--- Start of Supplied information ---

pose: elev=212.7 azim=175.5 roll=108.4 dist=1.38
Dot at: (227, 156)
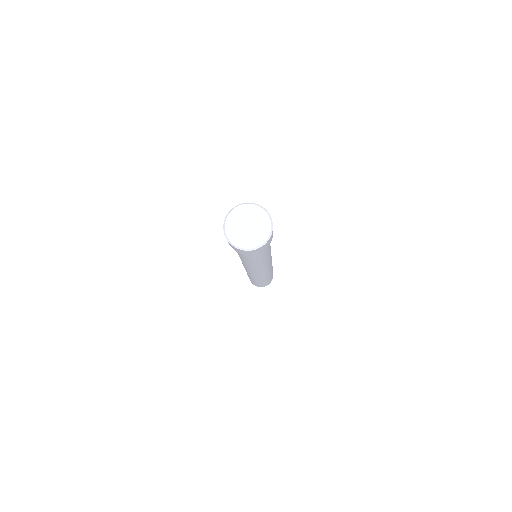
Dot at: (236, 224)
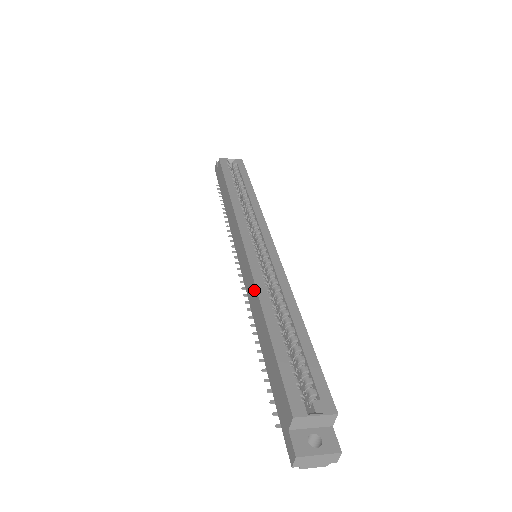
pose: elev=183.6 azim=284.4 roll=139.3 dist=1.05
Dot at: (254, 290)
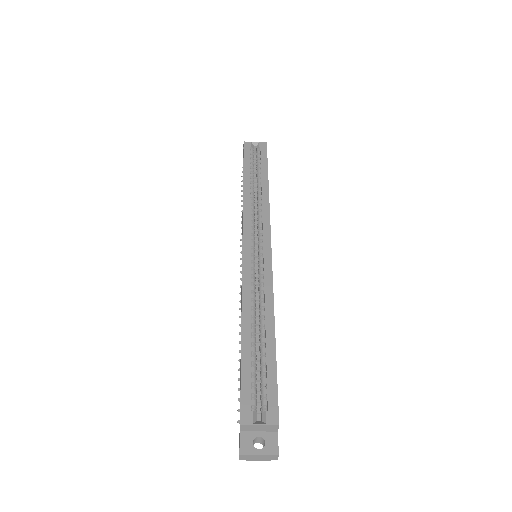
Dot at: occluded
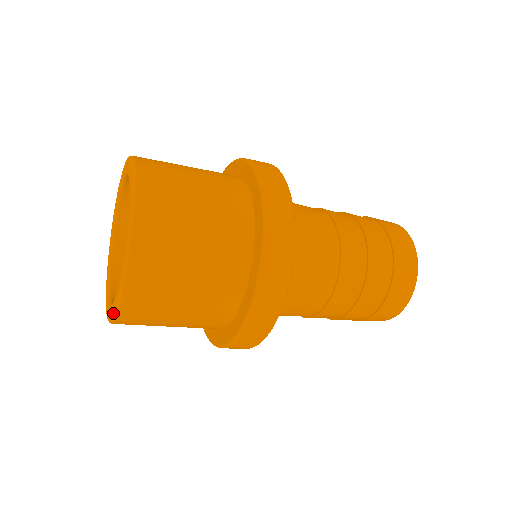
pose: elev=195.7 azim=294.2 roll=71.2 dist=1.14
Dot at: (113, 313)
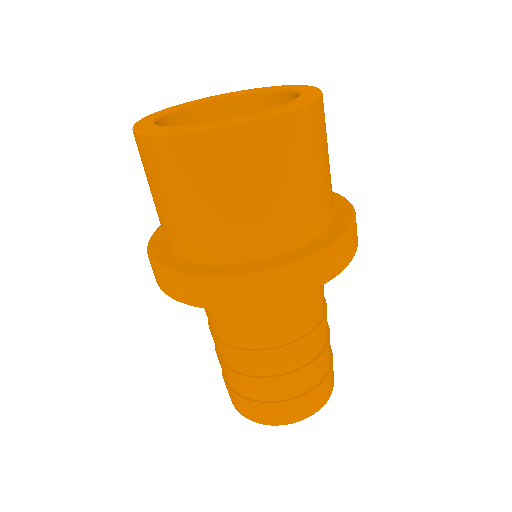
Dot at: (173, 130)
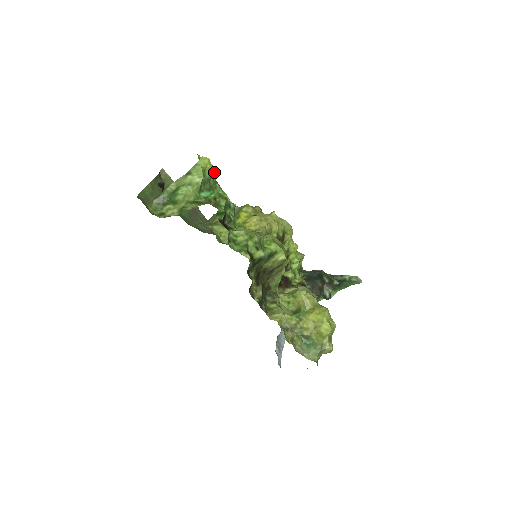
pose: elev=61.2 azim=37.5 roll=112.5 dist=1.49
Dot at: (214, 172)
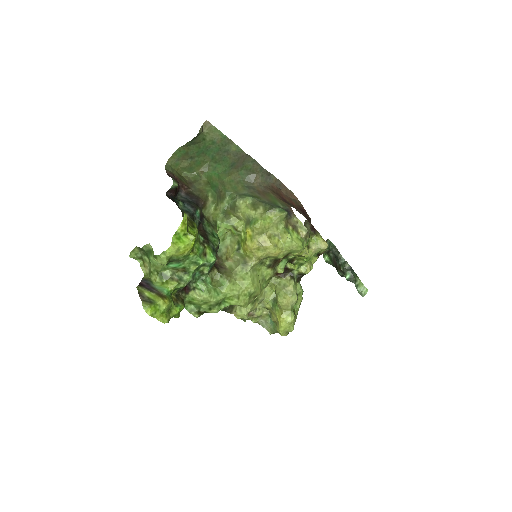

--- End of Supplied information ---

(Written task)
Swap every occurrence of "pose" in the rows above for "view", keeping everything else unchanged. Reproduce all the rows, leaving out the pictures.

(Written reply)
view: elev=212.7 azim=175.5 roll=108.4 dist=1.38
Dot at: (227, 156)
Dot at: (236, 224)
view: elev=183.6 azim=284.4 roll=139.3 dist=1.05
Dot at: (254, 290)
Dot at: occluded
view: elev=195.7 azim=294.2 roll=71.2 dist=1.14
Dot at: (113, 313)
Dot at: (173, 130)
view: elev=61.2 azim=37.5 roll=112.5 dist=1.49
Dot at: (214, 172)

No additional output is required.